PROBLEM DETAILS
Render every line of all the entries below as a Markdown table with two columns, "Row" for the row number and "Line" for the line itself, omitting blank lines. Leave the pictures out of the table.

Dataset entries
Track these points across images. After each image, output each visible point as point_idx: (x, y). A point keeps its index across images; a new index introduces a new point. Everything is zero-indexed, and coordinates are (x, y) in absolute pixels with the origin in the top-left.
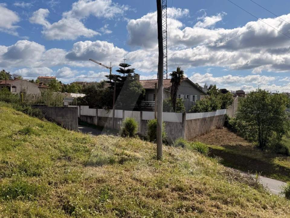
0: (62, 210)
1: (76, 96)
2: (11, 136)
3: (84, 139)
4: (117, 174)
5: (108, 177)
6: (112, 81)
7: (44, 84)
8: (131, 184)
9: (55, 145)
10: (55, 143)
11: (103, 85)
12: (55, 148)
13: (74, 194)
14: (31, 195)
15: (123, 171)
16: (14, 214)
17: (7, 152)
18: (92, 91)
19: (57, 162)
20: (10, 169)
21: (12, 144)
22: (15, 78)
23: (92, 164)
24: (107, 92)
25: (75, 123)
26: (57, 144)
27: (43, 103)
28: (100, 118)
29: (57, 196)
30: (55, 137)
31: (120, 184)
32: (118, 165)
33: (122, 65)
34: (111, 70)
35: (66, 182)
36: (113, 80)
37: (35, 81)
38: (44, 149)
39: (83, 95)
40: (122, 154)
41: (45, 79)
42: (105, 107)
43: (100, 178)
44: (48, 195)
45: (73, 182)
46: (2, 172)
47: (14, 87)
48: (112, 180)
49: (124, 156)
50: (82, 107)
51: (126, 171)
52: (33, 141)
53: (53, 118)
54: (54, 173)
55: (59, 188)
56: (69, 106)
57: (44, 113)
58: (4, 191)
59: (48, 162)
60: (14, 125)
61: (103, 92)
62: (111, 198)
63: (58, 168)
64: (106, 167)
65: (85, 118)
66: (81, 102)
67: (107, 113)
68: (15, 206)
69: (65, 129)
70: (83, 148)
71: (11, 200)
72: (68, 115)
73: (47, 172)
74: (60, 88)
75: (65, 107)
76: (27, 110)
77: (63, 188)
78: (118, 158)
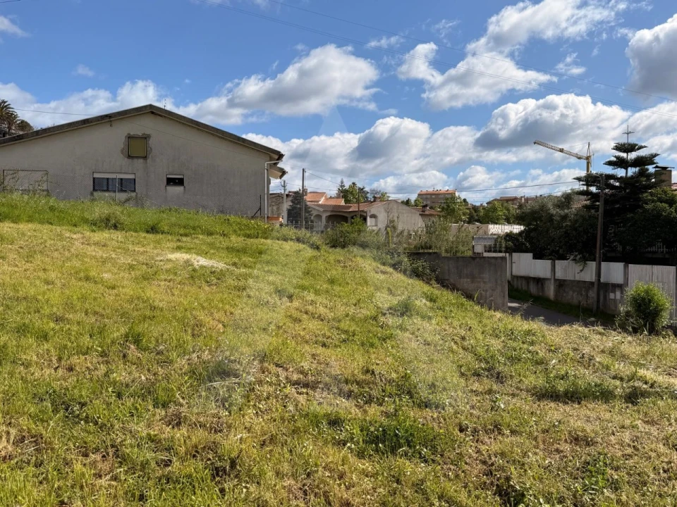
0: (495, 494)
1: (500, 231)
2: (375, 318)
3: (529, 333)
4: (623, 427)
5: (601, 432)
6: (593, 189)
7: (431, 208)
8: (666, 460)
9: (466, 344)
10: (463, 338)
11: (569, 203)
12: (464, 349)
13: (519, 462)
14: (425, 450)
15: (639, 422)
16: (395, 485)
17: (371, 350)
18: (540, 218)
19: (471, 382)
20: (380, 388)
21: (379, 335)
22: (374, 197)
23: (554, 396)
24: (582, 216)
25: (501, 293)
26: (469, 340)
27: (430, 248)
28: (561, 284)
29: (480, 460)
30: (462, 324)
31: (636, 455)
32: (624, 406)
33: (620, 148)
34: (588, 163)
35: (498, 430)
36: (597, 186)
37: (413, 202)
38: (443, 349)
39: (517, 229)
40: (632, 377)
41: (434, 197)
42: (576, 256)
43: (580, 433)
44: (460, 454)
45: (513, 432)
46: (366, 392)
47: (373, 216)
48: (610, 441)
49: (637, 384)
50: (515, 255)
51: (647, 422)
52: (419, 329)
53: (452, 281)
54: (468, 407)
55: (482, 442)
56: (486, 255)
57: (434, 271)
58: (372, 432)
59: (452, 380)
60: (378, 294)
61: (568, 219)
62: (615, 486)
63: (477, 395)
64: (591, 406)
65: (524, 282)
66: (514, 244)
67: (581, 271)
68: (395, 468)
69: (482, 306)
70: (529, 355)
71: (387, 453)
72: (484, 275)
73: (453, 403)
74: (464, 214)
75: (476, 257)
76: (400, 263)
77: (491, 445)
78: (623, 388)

ANSWER SECTION
| Row | Line |
|---|---|
| 1 | Track these points across images. After each image, output each visible point as point_idx: (x, y). A point keeps its index across images; a new index introduces a new point. Everything is zero-indexed, and coordinates are (x, y) in absolute pixels with the origin in the top-left. |
| 2 | 0: (62, 210) |
| 3 | 1: (76, 96) |
| 4 | 2: (11, 136) |
| 5 | 3: (84, 139) |
| 6 | 4: (117, 174) |
| 7 | 5: (108, 177) |
| 8 | 6: (112, 81) |
| 9 | 7: (44, 84) |
| 10 | 8: (131, 184) |
| 11 | 9: (55, 145) |
| 12 | 10: (55, 143) |
| 13 | 11: (103, 85) |
| 14 | 12: (55, 148) |
| 15 | 13: (74, 194) |
| 16 | 14: (31, 195) |
| 17 | 15: (123, 171) |
| 18 | 16: (14, 214) |
| 19 | 17: (7, 152) |
| 20 | 18: (92, 91) |
| 21 | 19: (57, 162) |
| 22 | 20: (10, 169) |
| 23 | 21: (12, 144) |
| 24 | 22: (15, 78) |
| 25 | 23: (92, 164) |
| 26 | 24: (107, 92) |
| 27 | 25: (75, 123) |
| 28 | 26: (57, 144) |
| 29 | 27: (43, 103) |
| 30 | 28: (100, 118) |
| 31 | 29: (57, 196) |
| 32 | 30: (55, 137) |
| 33 | 31: (120, 184) |
| 34 | 32: (118, 165) |
| 35 | 33: (122, 65) |
| 36 | 34: (111, 70) |
| 37 | 35: (66, 182) |
| 38 | 36: (113, 80) |
| 39 | 37: (35, 81) |
| 40 | 38: (44, 149) |
| 41 | 39: (83, 95) |
| 42 | 40: (122, 154) |
| 43 | 41: (45, 79) |
| 44 | 42: (105, 107) |
| 45 | 43: (100, 178) |
| 46 | 44: (48, 195) |
| 47 | 45: (73, 182) |
| 48 | 46: (2, 172) |
| 49 | 47: (14, 87) |
| 50 | 48: (112, 180) |
| 51 | 49: (124, 156) |
| 52 | 50: (82, 107) |
| 53 | 51: (126, 171) |
| 54 | 52: (33, 141) |
| 55 | 53: (53, 118) |
| 56 | 54: (54, 173) |
| 57 | 55: (59, 188) |
| 58 | 56: (69, 106) |
| 59 | 57: (44, 113) |
| 60 | 58: (4, 191) |
| 61 | 59: (48, 162) |
| 62 | 60: (14, 125) |
| 63 | 61: (103, 92) |
| 64 | 62: (111, 198) |
| 65 | 63: (58, 168) |
| 66 | 64: (106, 167) |
| 67 | 65: (85, 118) |
| 68 | 66: (81, 102) |
| 69 | 67: (107, 113) |
| 70 | 68: (15, 206) |
| 71 | 69: (65, 129) |
| 72 | 70: (83, 148) |
| 73 | 71: (11, 200) |
| 74 | 72: (68, 115) |
| 75 | 73: (47, 172) |
| 76 | 74: (60, 88) |
| 77 | 75: (65, 107) |
| 78 | 76: (27, 110) |
| 79 | 77: (63, 188) |
| 80 | 78: (118, 158) |
| 81 | 0: (495, 494) |
| 82 | 1: (500, 231) |
| 83 | 2: (375, 318) |
| 84 | 3: (529, 333) |
| 85 | 4: (623, 427) |
| 86 | 5: (601, 432) |
| 87 | 6: (593, 189) |
| 88 | 7: (431, 208) |
| 89 | 8: (666, 460) |
| 90 | 9: (466, 344) |
| 91 | 10: (463, 338) |
| 92 | 11: (569, 203) |
| 93 | 12: (464, 349) |
| 94 | 13: (519, 462) |
| 95 | 14: (425, 450) |
| 96 | 15: (639, 422) |
| 97 | 16: (395, 485) |
| 98 | 17: (371, 350) |
| 99 | 18: (540, 218) |
| 100 | 19: (471, 382) |
| 101 | 20: (380, 388) |
| 102 | 21: (379, 335) |
| 103 | 22: (374, 197) |
| 104 | 23: (554, 396) |
| 105 | 24: (582, 216) |
| 106 | 25: (501, 293) |
| 107 | 26: (469, 340) |
| 108 | 27: (430, 248) |
| 109 | 28: (561, 284) |
| 110 | 29: (480, 460) |
| 111 | 30: (462, 324) |
| 112 | 31: (636, 455) |
| 113 | 32: (624, 406) |
| 114 | 33: (620, 148) |
| 115 | 34: (588, 163) |
| 116 | 35: (498, 430) |
| 117 | 36: (597, 186) |
| 118 | 37: (413, 202) |
| 119 | 38: (443, 349) |
| 120 | 39: (517, 229) |
| 121 | 40: (632, 377) |
| 122 | 41: (434, 197) |
| 123 | 42: (576, 256) |
| 124 | 43: (580, 433) |
| 125 | 44: (460, 454) |
| 126 | 45: (513, 432) |
| 127 | 46: (366, 392) |
| 128 | 47: (373, 216) |
| 129 | 48: (610, 441) |
| 130 | 49: (637, 384) |
| 131 | 50: (515, 255) |
| 132 | 51: (647, 422) |
| 133 | 52: (419, 329) |
| 134 | 53: (452, 281) |
| 135 | 54: (468, 407) |
| 136 | 55: (482, 442) |
| 137 | 56: (486, 255) |
| 138 | 57: (434, 271) |
| 139 | 58: (372, 432) |
| 140 | 59: (452, 380) |
| 141 | 60: (378, 294) |
| 142 | 61: (568, 219) |
| 143 | 62: (615, 486) |
| 144 | 63: (477, 395) |
| 145 | 64: (591, 406) |
| 146 | 65: (524, 282) |
| 147 | 66: (514, 244) |
| 148 | 67: (581, 271) |
| 149 | 68: (395, 468) |
| 150 | 69: (482, 306) |
| 151 | 70: (529, 355) |
| 152 | 71: (387, 453) |
| 153 | 72: (484, 275) |
| 154 | 73: (453, 403) |
| 155 | 74: (464, 214) |
| 156 | 75: (476, 257) |
| 157 | 76: (400, 263) |
| 158 | 77: (491, 445) |
| 159 | 78: (623, 388) |